Data under study –
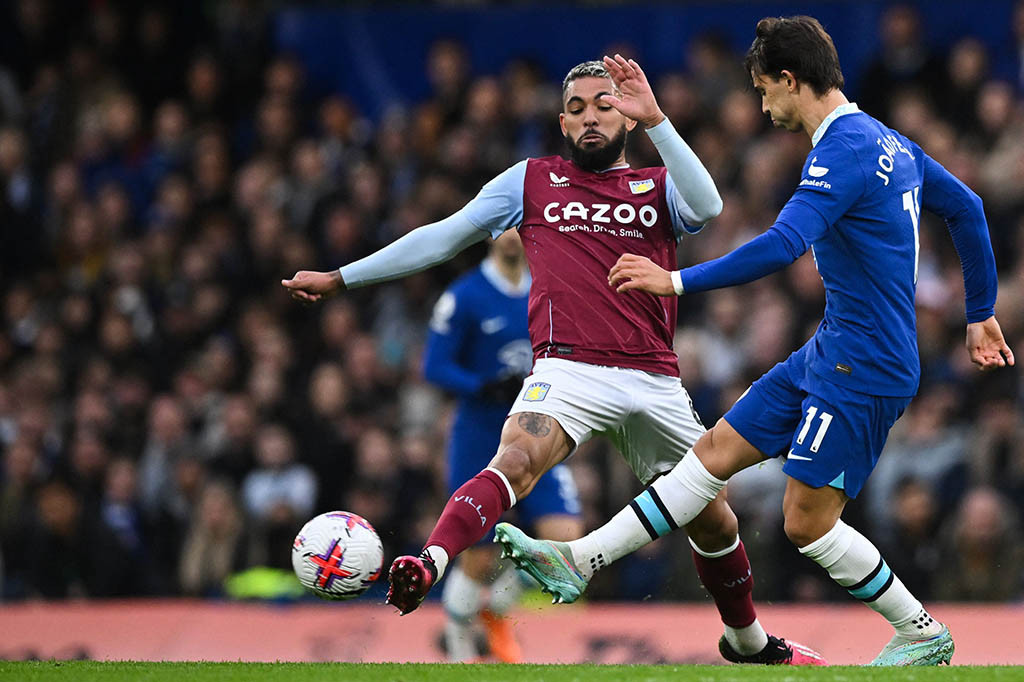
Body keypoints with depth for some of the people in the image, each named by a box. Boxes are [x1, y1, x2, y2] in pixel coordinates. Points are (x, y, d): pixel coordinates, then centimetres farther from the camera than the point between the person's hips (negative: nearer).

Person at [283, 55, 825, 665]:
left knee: (713, 519, 11)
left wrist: (655, 120, -15)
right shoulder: (533, 181, 15)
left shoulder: (659, 187, 15)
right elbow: (445, 237, 18)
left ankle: (748, 639, 34)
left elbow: (707, 207, -9)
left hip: (654, 381, 2)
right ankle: (429, 565, -52)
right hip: (568, 369, -2)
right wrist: (341, 278, 17)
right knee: (516, 460, -32)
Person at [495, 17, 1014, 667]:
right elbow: (967, 207, 21)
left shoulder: (844, 154, -20)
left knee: (807, 521, -5)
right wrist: (981, 315, 28)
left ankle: (923, 635, 10)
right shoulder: (889, 142, 11)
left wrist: (677, 280, -27)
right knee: (718, 450, 8)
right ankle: (580, 560, 10)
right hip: (828, 355, 10)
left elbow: (781, 246, -32)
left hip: (863, 372, -10)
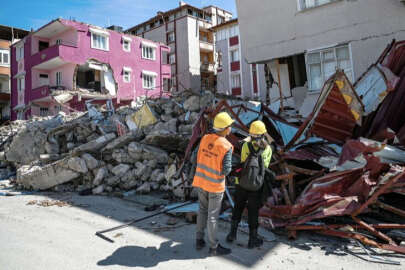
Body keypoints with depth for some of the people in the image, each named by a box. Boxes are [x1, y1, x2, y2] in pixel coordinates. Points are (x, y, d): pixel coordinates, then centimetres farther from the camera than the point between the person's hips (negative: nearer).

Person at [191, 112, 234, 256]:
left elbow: (194, 159, 0)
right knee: (213, 215, 6)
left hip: (201, 180, 6)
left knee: (203, 210, 21)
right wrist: (229, 166, 2)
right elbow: (226, 170, -20)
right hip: (215, 185, -5)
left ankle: (199, 240, 30)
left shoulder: (205, 138, -4)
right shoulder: (227, 147, -20)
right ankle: (214, 247, 21)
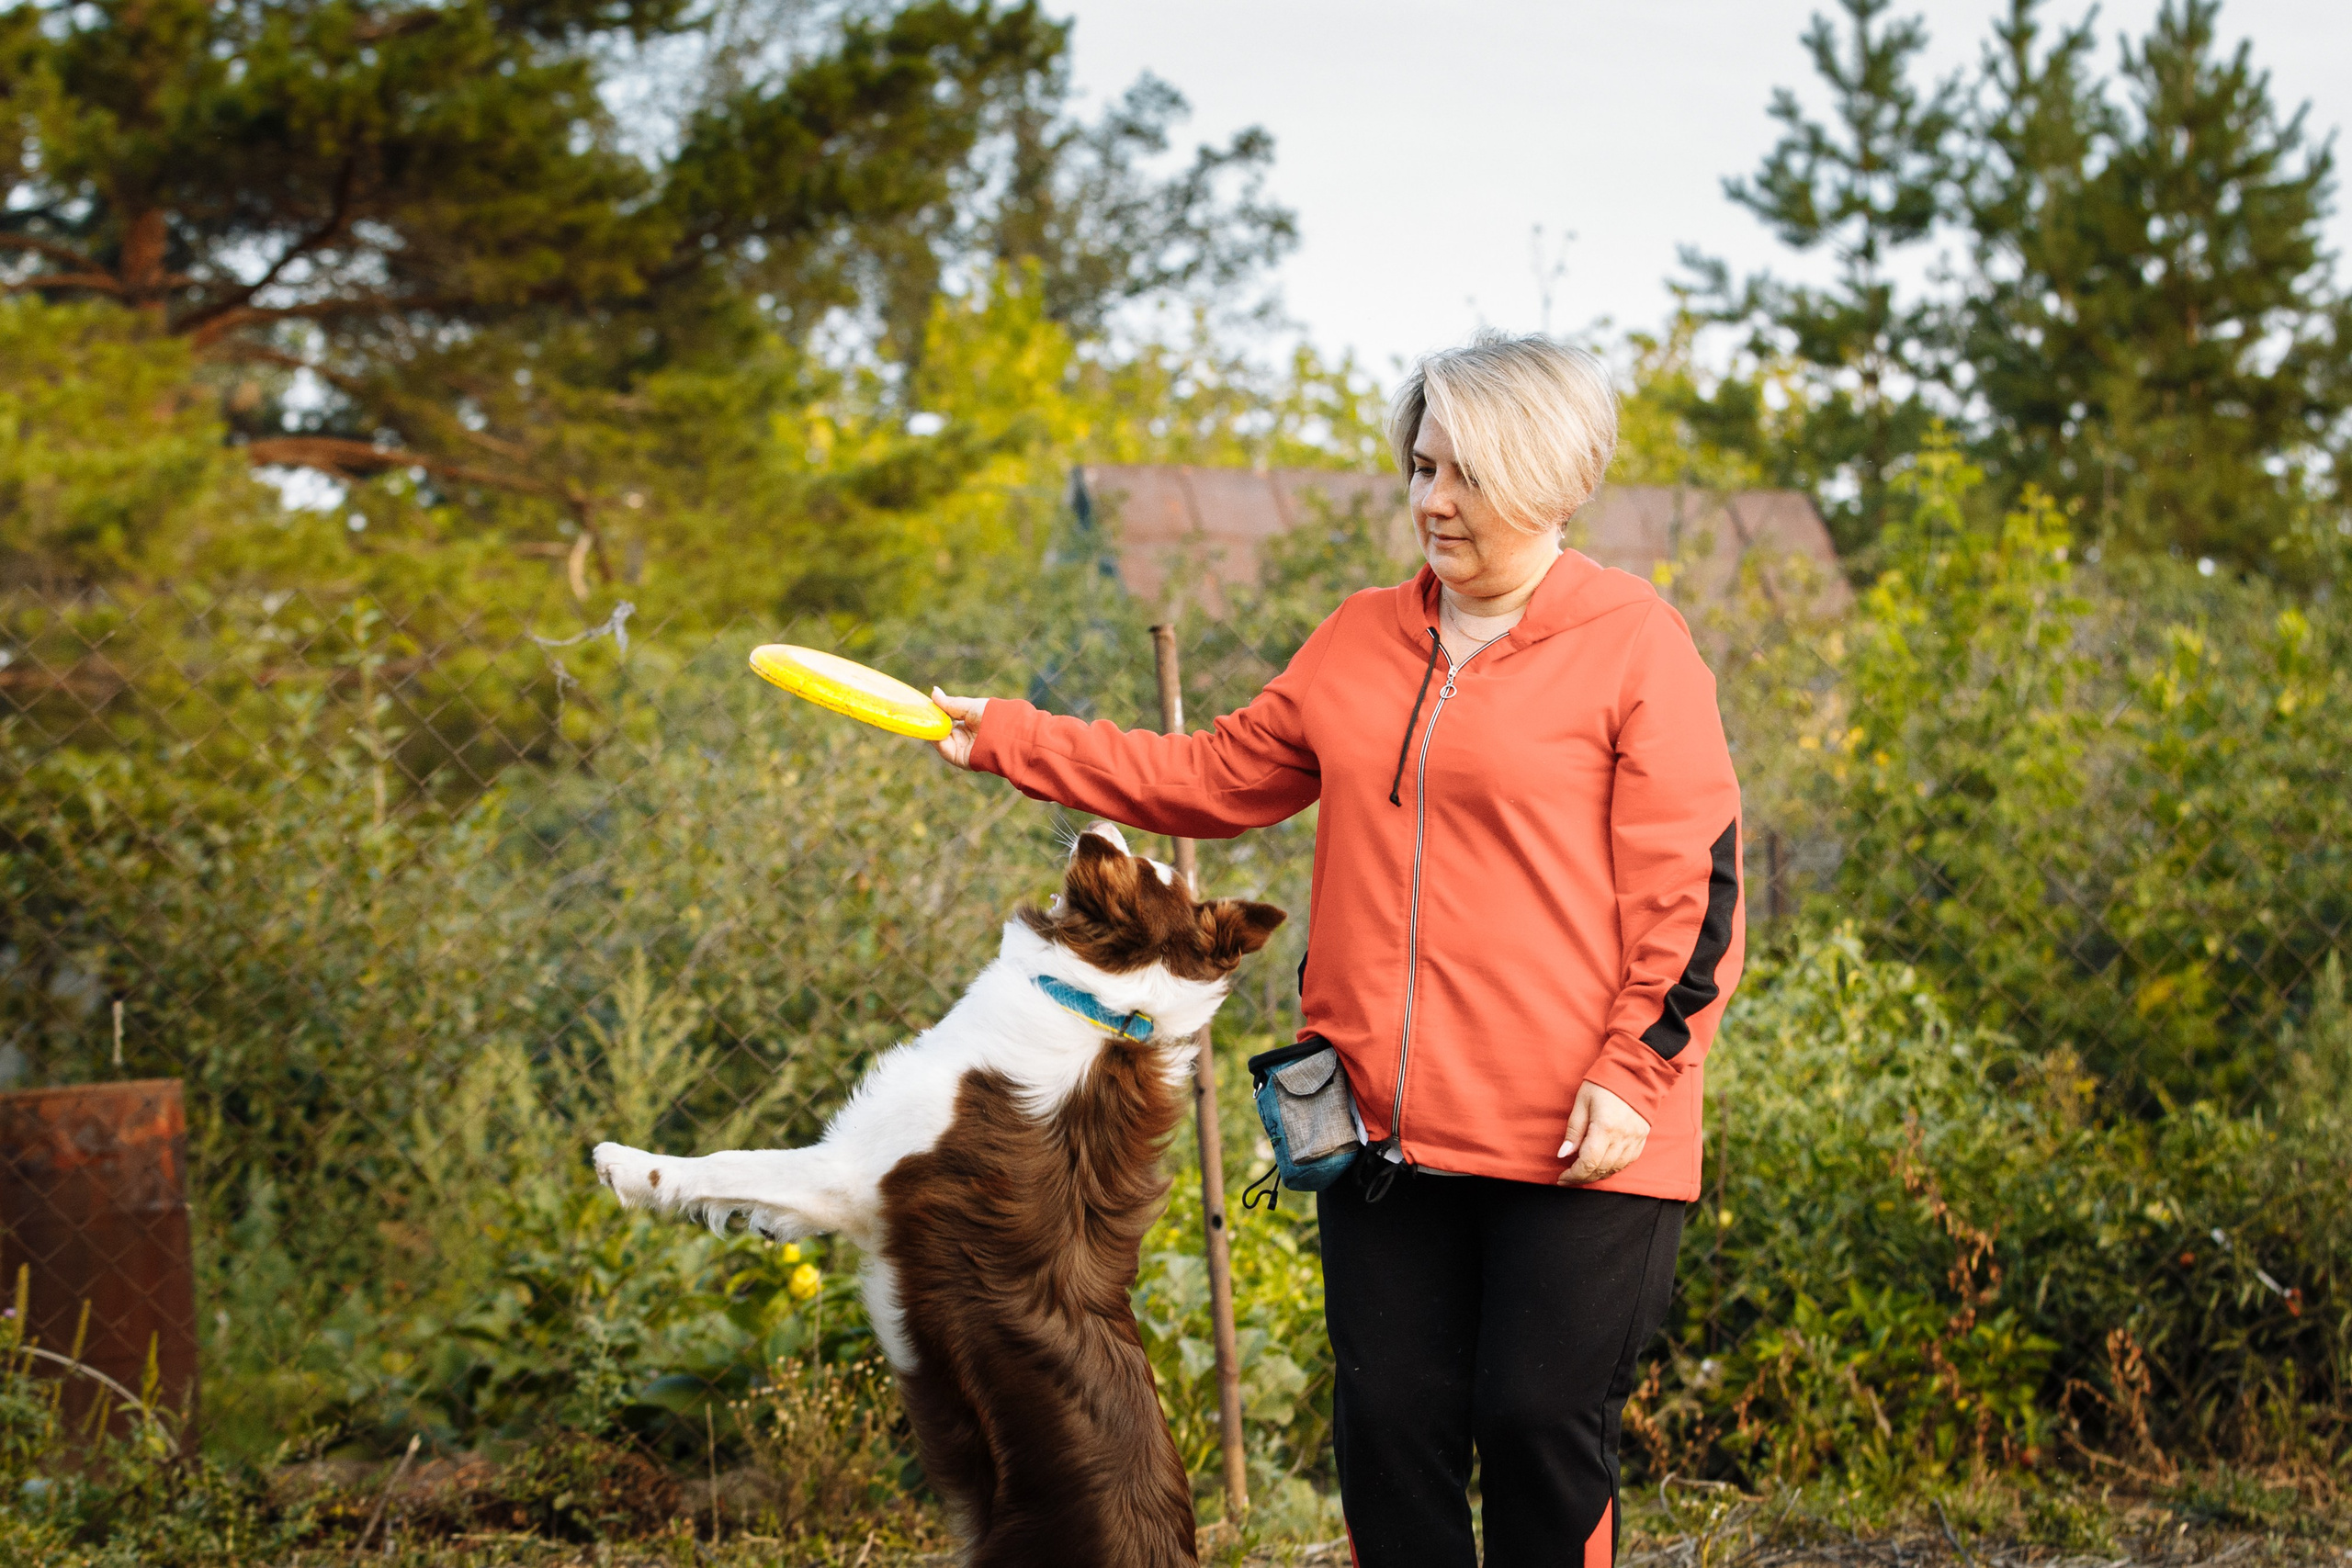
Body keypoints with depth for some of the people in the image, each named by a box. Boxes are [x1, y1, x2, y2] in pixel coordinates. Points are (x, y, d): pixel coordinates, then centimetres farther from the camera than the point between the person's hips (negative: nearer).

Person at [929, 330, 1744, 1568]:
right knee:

What you will do – Scan the material above for the string "shoulder" and copy every line that has it.

Written reply –
right shoulder: (533, 181, 15)
left shoulder: (659, 187, 15)
left shoulder: (844, 154, -20)
right shoulder: (889, 142, 11)
left shoulder: (205, 138, -4)
right shoulder: (227, 147, -20)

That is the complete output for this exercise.